Why the utilities like big power projects
The term "rate base" refers to a utility’s total investment in generating plants. When a new plant begins supplying power, the cost of building it is added to the rate base.
Under the current regulations of the state Public Utilities Commission, the maximum amount of money a utility can make is, in effect, tied directly to the amount of money in its rate base.
This is done by allowing the utility a “rate of return" (maximum profit rate) only on the amount of money it has invested in generating plants.
In other words, the bigger and more expensive a generating plant is, the more money a utility stands to make on it. For example, a ten percent rate of return on a new $500 million plant would yield a company like SDG&E $50 million a year, once the cost of the new plant is added to the rate base.
The same rate of return on a $ 100 million plant would yield the company only $10 million a year.
In its Sundesert decision of June 5, 1979, the PUC raised SDG&E’s rate base (for electricity only — gas is separate) to $874 million. At the same time, the commission allowed SDG&E a 10.59 percent rate of return on that amount — the highest rate of return for any utility in California.
...And How They Contribute to Inflation
The price of every commodity we buy is dependent to a large extent on the amount of energy it takes to produce and ship it. So when the cost of energy goes up, so do the costs of our basic necessities: housing, food, clothing.
When prices go up (inflation), people stop buying as much. Businesses slow down their production, which in turn slows down profits and leads to unemployment. Businesses also begin to get capital-short —that is, they have little or no money available to start new ventures — and this contributes to unemployment.
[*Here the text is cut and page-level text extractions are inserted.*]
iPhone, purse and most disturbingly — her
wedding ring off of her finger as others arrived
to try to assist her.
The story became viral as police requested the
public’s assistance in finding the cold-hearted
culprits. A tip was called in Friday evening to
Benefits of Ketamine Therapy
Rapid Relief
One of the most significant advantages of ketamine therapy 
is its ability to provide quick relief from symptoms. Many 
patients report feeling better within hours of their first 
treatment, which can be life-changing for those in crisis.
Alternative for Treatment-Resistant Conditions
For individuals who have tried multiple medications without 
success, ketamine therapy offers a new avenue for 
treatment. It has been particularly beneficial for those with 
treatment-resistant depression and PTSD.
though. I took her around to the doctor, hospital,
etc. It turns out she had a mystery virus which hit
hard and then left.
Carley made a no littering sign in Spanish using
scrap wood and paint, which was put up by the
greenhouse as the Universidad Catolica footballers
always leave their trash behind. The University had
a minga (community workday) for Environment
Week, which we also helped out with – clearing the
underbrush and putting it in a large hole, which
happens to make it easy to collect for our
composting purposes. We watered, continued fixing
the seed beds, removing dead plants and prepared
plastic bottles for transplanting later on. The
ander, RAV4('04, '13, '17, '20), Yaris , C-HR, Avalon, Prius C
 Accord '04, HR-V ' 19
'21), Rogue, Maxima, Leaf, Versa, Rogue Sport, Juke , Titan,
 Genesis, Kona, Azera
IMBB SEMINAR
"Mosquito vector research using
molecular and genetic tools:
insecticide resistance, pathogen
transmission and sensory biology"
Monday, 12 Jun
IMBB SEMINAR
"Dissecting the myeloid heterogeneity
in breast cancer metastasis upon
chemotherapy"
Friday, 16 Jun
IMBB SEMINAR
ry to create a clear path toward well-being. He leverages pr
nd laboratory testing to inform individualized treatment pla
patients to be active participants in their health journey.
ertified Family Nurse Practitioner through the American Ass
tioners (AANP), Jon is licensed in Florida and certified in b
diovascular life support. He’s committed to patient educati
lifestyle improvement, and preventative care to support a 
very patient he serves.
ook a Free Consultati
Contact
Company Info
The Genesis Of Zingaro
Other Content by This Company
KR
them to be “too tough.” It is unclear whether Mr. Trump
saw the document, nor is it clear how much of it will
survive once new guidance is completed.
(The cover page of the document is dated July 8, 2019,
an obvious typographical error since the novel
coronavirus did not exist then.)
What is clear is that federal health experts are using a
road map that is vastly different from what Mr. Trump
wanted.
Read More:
Large power plants aggravate the situation by soaking up huge amounts of capital. And with the advent of nuclear reactors, the most expensive power plants ever built, more and more capital is being soaked up. It has been estimated that power plants alone now take up nearly twenty-five percent of all capital available for business investments in the United States.
SDG&E is one utility that is critically short of capital. But the company is committed to the concept of building large power plants because it stands to make more money on them under the rate structure fixed by the PUC. The only solution to this seemingly endless cycle would appear to be smaller, less centralized, less costly plants. The problem is to convince SDG&E to build them, since they would mean lower profits.